Design/methodology/approach – The paper uses a world-wide sample of hotel companies and two cases to illustrate how DEA can be used to develop strategic guidelines to improve organizational performance.
Findings – The study shows that DEA can be used for strategic design and performance management through the analysis of two cases. Additionally, for the sample of 83 hotel companies, there are three main conclusions: a focused strategy performs better than a diversification strategy; for the bulk of the sample, the scale efficiency is higher than the pure technical efficiency, hence hotel managers should concentrate on productivity improvements (that is how to transform inputs into outputs) and not on scale issues (such as increases or decreases in the size of operations); and the majority of the hotel companies in the sample are operating under decreasing returns-to-scale, which implies that a decrease in the size of the companies would have a positive effect on the average efficiency level of the industry.

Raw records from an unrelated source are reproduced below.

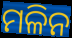
ମଳିନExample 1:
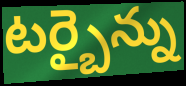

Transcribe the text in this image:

టర్బైన్ను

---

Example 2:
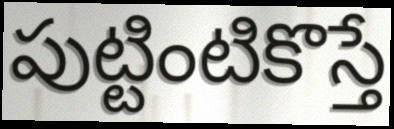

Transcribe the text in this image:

పుట్టింటికొస్తే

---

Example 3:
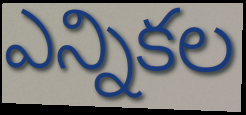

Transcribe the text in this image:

ఎన్నికల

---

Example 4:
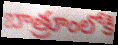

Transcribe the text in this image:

బాత్రూంలోకి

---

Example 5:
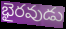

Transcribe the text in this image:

భైరవుడుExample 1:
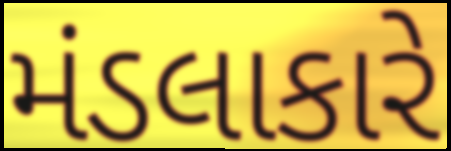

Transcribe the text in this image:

મંડલાકારે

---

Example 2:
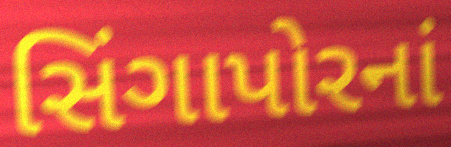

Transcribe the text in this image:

સિંગાપોરનાં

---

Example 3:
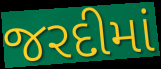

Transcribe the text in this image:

જરદીમાં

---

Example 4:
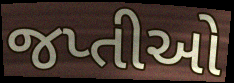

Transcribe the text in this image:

જપ્તીઓ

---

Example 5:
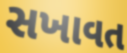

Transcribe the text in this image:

સખાવત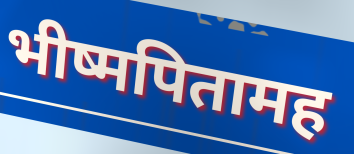
भीष्मपितामह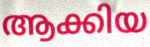
ആക്കിയ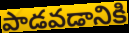
పాడవడానికిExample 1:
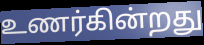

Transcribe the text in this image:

உணர்கின்றது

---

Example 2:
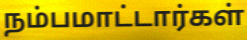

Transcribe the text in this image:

நம்பமாட்டார்கள்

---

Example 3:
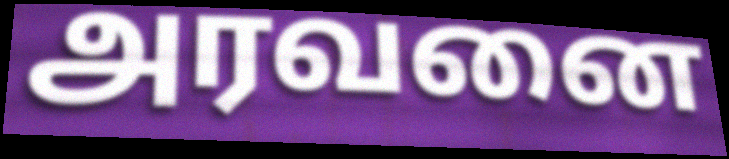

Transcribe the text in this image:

அரவனை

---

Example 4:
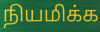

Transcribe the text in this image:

நியமிக்க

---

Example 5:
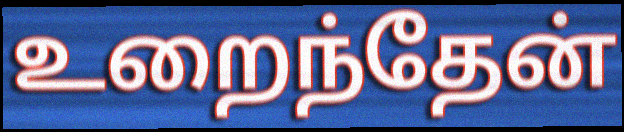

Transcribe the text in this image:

உறைந்தேன்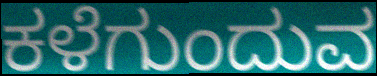
ಕಳೆಗುಂದುವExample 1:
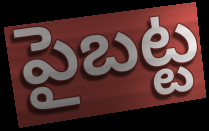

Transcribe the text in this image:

పైబట్ట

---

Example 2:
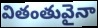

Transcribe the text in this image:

వితంతువైనా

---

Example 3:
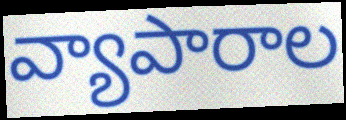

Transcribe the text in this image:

వ్యాపారాల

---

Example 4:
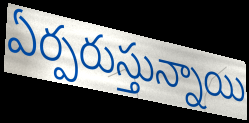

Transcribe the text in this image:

ఏర్పరుస్తున్నాయి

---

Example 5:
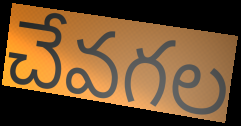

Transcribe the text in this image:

చేవగలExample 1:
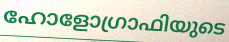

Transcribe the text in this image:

ഹോളോഗ്രാഫിയുടെ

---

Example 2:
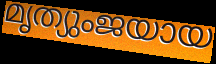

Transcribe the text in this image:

മൃത്യുംജയായ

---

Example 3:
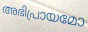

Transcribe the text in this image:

അഭിപ്രായമോ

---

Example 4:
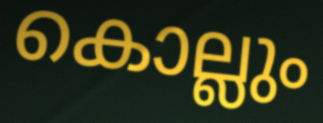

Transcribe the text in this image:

കൊല്ലും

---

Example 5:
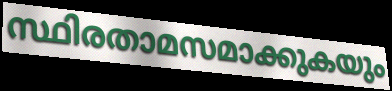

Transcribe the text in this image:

സ്ഥിരതാമസമാക്കുകയുംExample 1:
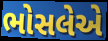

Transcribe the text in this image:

ભોસલેએ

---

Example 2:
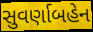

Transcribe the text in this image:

સુવર્ણાબહેન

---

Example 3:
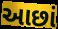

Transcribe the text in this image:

આછાં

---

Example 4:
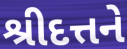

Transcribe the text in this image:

શ્રીદત્તને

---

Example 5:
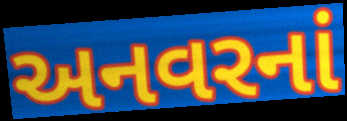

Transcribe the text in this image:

અનવરનાં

Research limitations/implications – The paper has two limitations: the performance index created from the efficient frontier of the DEA model is a function of the hotel companies in the sample rather than an absolute measure; and the variables used as inputs and outputs for the DEA model were exclusively taken from the financial statements, which limits the strategic analysis.

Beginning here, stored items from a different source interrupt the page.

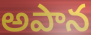
అపానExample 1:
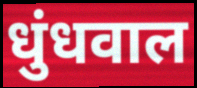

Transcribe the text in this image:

धुंधवाल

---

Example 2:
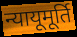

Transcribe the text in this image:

न्यायूमूर्ति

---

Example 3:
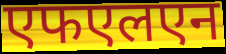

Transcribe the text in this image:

एफएलएन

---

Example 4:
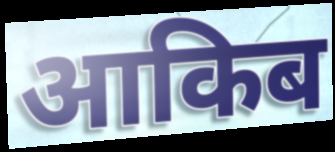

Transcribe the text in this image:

आकिब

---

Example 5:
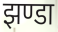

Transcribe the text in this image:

झण्डा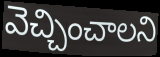
వెచ్చించాలనిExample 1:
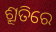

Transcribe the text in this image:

ଶ୍ରୂତିରେ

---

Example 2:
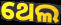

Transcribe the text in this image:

ଥେଲ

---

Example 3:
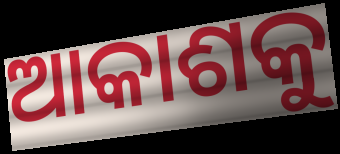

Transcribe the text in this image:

ଆକାଶକୁ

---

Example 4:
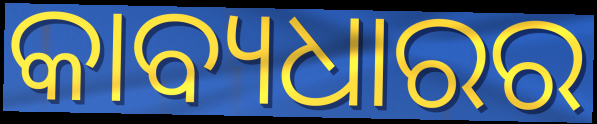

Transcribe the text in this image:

କାବ୍ୟଧାରର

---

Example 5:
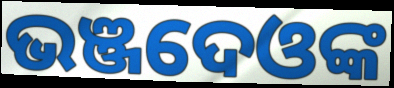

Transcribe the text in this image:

ଭଞ୍ଜଦେଓଙ୍କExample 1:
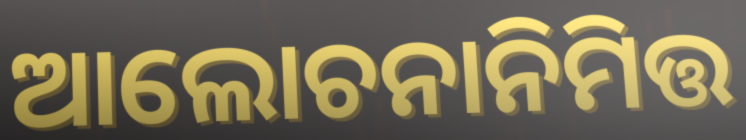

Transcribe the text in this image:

ଆଲୋଚନାନିମିତ୍ତ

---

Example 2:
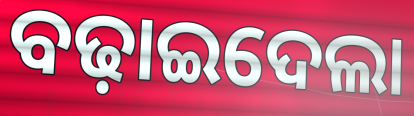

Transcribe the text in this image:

ବଢ଼ାଇଦେଲା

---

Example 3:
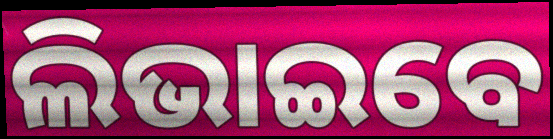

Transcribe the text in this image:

ଲିଭାଇବେ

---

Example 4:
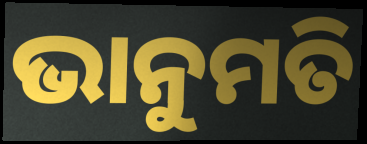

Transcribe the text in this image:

ଭାନୁମତି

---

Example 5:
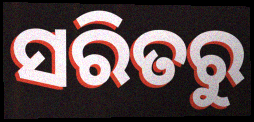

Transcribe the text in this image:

ସରିତରୁ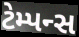
ટેમ્પન્સ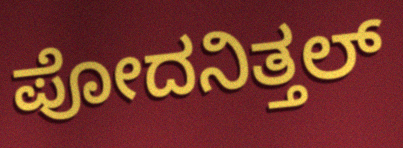
ಪೋದನಿತ್ತಲ್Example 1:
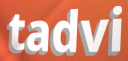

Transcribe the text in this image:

tadvi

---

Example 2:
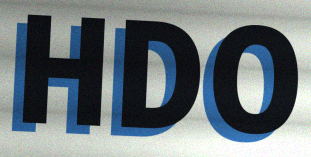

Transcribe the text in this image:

HDO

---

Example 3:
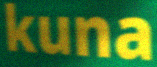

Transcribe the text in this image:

kuna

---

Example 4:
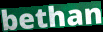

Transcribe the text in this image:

bethan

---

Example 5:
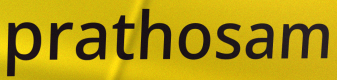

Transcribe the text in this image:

prathosam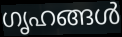
ഗൃഹങ്ങൾ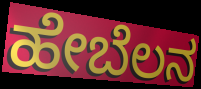
ಹೇಬೆಲನ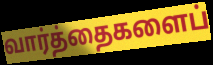
வார்த்தைகளைப்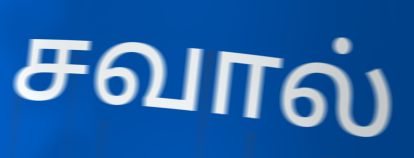
சவால்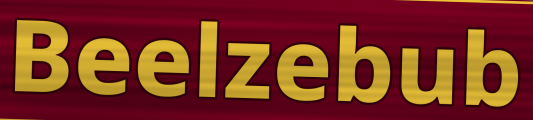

Practical implications – The DEA allows managers to analyze performance in terms of productivity and scale, to identify benchmarks (or peer units), to determine the targets (or optimum values) for inputs and outputs, and to detect slacks in the usage of resources or the production of outputs. Therefore, this methodology provides more insights for performance management than the traditional ratio analysis commonly used in the hotel industry.
Originality/value – The study is one of the few in the hotel industry to use DEA. The paper contributes to that corresponding literature by using: a larger sample size; a world-wide sample of hotel companies; a longitudinal analysis (three years); and two illustrative cases to show how the information of a DEA model can be used for strategic analysis and performance management.